[Activity]
So that the copy stays text only, transcribe the data below exactly and exclude the images.

[Input for this task]
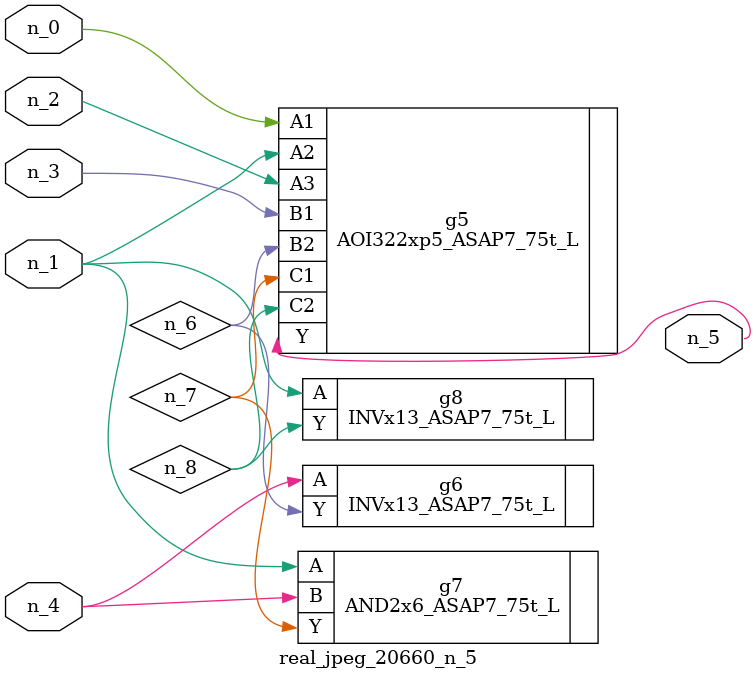
<source format=v>
module real_jpeg_20660_n_5 (n_4, n_0, n_1, n_2, n_3, n_5);

input n_4;
input n_0;
input n_1;
input n_2;
input n_3;

output n_5;

wire n_8;
wire n_6;
wire n_7;

AOI322xp5_ASAP7_75t_L g5 ( 
.A1(n_0),
.A2(n_1),
.A3(n_2),
.B1(n_3),
.B2(n_6),
.C1(n_7),
.C2(n_8),
.Y(n_5)
);

AND2x6_ASAP7_75t_L g7 ( 
.A(n_1),
.B(n_4),
.Y(n_7)
);

INVx13_ASAP7_75t_L g8 ( 
.A(n_1),
.Y(n_8)
);

INVx13_ASAP7_75t_L g6 ( 
.A(n_4),
.Y(n_6)
);


endmodule
</source>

[Exercise answer]
<source format=v>
module real_jpeg_20660_n_5 (n_4, n_0, n_1, n_2, n_3, n_5);

input n_4;
input n_0;
input n_1;
input n_2;
input n_3;

output n_5;

wire n_8;
wire n_6;
wire n_7;

AOI322xp5_ASAP7_75t_L g5 ( 
.A1(n_0),
.A2(n_1),
.A3(n_2),
.B1(n_3),
.B2(n_6),
.C1(n_7),
.C2(n_8),
.Y(n_5)
);

AND2x6_ASAP7_75t_L g7 ( 
.A(n_1),
.B(n_4),
.Y(n_7)
);

INVx13_ASAP7_75t_L g8 ( 
.A(n_1),
.Y(n_8)
);

INVx13_ASAP7_75t_L g6 ( 
.A(n_4),
.Y(n_6)
);


endmodule
</source>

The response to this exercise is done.